WORK INSTRUCTION:
Among the entries below, find the lines with the word "consecutive" and return them.

Page-level text extractions:
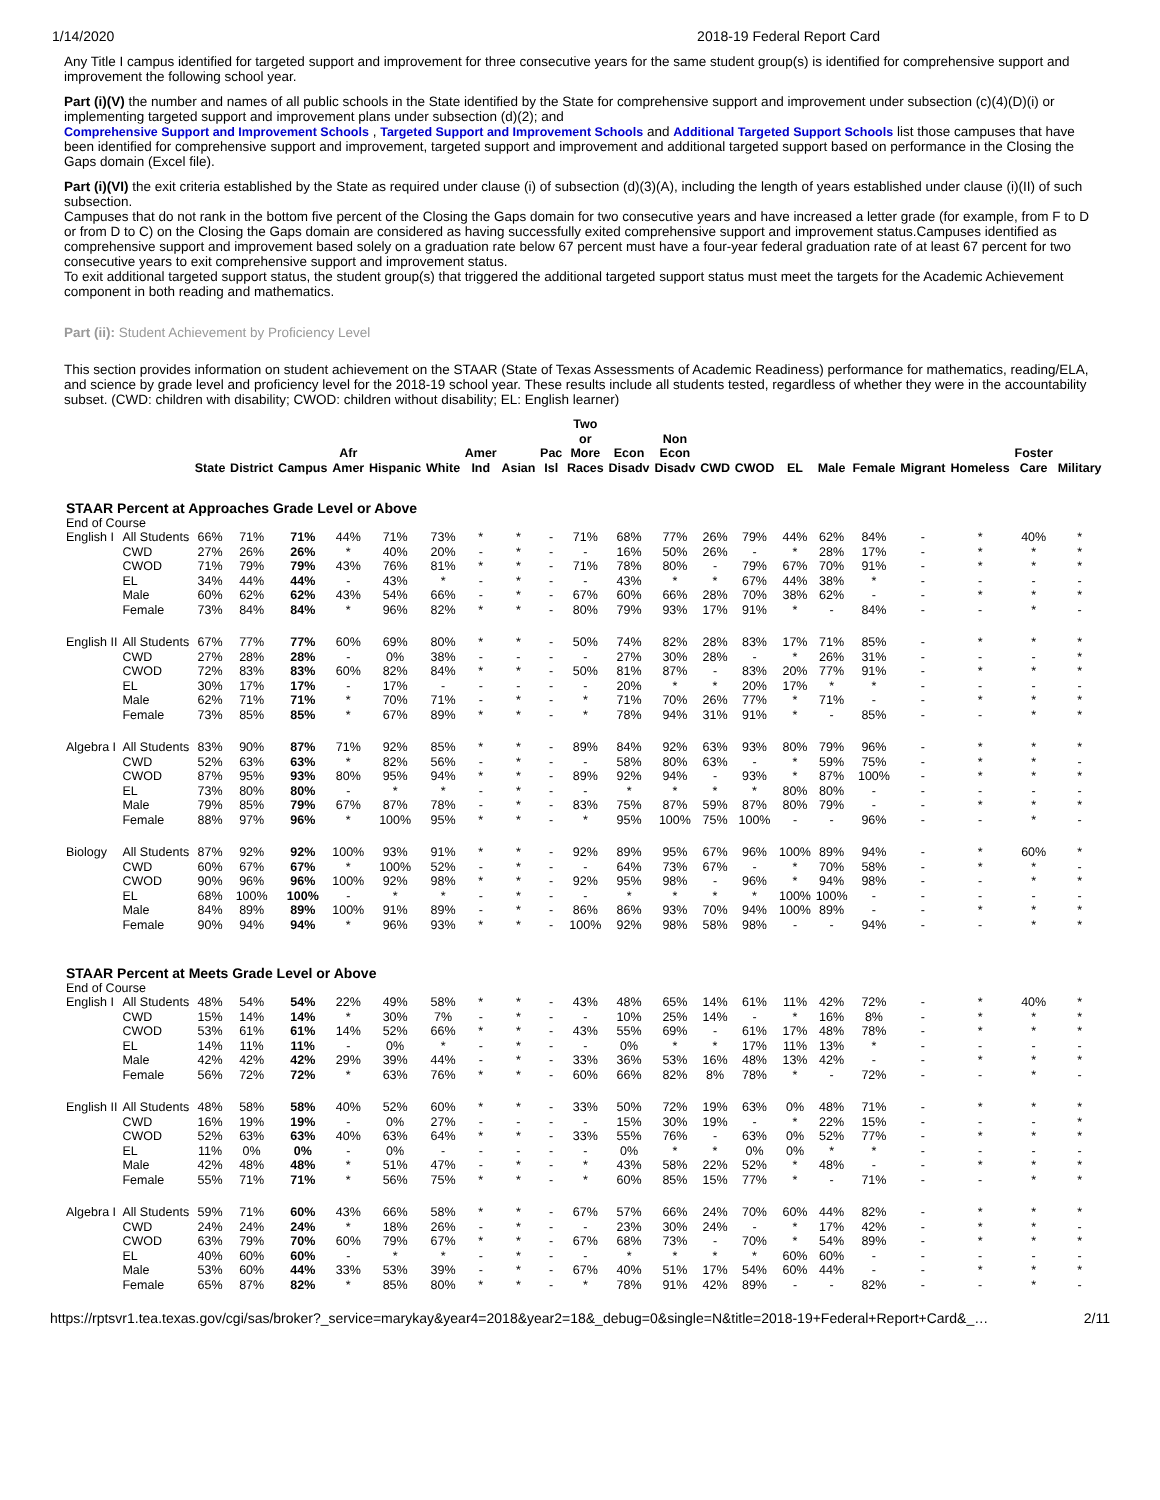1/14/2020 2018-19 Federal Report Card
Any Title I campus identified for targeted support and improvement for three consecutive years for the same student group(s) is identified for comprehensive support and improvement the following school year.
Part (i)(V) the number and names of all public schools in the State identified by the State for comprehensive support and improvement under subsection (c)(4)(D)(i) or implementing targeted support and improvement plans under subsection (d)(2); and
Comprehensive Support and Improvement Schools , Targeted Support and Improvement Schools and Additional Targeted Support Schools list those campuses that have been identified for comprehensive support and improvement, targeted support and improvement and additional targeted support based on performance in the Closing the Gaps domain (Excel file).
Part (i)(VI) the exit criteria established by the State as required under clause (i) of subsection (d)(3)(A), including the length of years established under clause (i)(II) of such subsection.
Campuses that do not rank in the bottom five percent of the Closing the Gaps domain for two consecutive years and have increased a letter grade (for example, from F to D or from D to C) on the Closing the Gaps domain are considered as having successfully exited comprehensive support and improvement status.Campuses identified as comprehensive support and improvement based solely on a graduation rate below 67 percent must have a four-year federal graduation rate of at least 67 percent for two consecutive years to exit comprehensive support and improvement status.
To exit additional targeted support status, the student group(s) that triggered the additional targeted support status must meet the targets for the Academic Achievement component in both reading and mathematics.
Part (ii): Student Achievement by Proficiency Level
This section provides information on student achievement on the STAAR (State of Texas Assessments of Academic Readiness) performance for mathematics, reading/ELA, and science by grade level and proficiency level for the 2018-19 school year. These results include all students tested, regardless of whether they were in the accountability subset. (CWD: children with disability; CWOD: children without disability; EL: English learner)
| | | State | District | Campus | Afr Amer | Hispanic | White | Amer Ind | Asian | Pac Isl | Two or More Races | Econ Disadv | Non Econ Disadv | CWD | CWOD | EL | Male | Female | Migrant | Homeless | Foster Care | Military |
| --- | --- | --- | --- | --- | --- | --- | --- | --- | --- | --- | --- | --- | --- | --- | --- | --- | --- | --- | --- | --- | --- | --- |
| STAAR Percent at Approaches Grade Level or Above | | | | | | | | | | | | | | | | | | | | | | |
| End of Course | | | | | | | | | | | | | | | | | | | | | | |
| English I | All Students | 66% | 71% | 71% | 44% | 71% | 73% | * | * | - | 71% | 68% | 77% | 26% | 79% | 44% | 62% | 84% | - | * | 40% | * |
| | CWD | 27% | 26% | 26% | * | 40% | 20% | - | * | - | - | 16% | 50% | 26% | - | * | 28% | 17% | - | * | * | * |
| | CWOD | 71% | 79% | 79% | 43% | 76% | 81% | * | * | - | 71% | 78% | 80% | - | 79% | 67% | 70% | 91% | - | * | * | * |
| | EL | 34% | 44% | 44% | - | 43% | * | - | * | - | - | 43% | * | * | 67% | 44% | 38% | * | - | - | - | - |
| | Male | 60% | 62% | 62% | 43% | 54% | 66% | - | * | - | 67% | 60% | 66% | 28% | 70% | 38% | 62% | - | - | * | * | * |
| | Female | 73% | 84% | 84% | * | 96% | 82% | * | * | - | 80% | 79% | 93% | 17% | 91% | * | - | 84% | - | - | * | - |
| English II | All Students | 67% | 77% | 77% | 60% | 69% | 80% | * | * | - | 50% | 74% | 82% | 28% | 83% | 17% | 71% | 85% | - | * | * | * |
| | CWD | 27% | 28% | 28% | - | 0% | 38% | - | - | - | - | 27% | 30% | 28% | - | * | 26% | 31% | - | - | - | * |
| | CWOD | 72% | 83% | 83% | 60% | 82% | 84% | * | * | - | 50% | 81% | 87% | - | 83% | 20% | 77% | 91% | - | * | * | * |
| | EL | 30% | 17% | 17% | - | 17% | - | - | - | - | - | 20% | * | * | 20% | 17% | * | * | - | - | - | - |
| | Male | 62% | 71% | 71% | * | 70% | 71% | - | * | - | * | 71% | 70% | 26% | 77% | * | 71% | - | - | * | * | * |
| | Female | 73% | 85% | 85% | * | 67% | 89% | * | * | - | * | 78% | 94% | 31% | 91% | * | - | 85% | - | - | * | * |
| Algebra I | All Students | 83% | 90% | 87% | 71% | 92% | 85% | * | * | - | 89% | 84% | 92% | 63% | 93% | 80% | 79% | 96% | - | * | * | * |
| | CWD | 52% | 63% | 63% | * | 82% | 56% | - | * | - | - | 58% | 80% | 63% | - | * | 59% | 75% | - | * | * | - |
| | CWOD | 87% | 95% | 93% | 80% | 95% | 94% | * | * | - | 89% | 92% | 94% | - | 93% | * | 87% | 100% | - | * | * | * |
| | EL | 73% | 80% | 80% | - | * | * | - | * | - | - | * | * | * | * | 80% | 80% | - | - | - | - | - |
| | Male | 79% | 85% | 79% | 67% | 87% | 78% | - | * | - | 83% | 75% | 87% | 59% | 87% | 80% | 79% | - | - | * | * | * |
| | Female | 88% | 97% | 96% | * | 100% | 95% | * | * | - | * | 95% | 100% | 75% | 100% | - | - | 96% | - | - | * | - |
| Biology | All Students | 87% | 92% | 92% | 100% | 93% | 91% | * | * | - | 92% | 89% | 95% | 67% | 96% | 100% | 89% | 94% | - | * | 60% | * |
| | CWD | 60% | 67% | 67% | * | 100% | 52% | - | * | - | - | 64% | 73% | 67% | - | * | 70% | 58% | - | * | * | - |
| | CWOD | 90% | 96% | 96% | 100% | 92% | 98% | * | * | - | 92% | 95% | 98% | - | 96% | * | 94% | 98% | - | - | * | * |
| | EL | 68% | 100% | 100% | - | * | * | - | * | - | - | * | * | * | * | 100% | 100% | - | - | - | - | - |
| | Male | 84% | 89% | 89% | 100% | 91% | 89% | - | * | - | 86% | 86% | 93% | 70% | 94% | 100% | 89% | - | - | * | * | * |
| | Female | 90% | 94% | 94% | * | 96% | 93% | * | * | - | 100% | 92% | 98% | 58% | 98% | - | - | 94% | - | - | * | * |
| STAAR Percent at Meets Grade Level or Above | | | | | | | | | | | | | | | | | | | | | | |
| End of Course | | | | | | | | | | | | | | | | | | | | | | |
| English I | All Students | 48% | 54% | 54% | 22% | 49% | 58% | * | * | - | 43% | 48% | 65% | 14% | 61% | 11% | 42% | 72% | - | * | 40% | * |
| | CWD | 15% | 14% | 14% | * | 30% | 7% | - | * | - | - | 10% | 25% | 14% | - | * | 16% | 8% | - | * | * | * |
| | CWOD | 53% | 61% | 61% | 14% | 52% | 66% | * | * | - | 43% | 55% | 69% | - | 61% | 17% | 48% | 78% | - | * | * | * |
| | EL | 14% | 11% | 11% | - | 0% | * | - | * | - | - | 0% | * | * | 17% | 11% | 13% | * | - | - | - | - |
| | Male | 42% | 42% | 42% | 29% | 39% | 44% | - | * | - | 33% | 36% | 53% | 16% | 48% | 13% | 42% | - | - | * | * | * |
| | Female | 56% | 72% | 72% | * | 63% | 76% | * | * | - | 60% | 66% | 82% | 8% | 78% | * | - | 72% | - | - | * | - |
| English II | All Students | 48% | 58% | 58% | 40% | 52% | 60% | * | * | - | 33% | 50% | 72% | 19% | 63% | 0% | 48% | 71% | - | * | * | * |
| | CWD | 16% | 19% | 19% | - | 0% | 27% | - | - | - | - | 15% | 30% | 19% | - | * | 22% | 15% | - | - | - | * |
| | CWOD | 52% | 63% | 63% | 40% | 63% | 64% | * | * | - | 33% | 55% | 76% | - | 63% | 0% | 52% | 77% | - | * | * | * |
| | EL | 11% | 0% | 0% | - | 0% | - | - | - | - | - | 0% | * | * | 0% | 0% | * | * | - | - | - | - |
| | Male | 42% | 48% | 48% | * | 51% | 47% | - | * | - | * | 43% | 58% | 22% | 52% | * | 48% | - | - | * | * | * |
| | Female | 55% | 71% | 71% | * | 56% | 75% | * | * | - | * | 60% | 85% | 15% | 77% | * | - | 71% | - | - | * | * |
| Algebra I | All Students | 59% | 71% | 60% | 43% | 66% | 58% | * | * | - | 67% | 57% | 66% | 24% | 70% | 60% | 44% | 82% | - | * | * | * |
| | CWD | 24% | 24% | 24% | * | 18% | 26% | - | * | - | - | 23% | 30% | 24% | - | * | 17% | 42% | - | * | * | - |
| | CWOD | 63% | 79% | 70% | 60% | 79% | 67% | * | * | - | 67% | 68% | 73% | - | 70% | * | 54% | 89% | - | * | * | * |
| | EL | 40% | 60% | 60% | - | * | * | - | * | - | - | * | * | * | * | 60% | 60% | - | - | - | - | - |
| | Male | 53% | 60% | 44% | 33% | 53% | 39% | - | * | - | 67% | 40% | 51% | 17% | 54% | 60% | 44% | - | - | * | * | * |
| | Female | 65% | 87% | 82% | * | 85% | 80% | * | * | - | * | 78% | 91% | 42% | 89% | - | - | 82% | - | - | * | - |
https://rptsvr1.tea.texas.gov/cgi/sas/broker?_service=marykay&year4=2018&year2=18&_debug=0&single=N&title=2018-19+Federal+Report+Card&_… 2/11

EXERCISE SOLUTION:
Any Title I campus identified for targeted support and improvement for three consecutive years for the same student group(s) is identified for comprehensive support and improvement the following school year.
Campuses that do not rank in the bottom five percent of the Closing the Gaps domain for two consecutive years and have increased a letter grade (for example, from F to D or from D to C) on the Closing the Gaps domain are considered as having successfully exited comprehensive support and improvement status.Campuses identified as comprehensive support and improvement based solely on a graduation rate below 67 percent must have a four-year federal graduation rate of at least 67 percent for two consecutive years to exit comprehensive support and improvement status.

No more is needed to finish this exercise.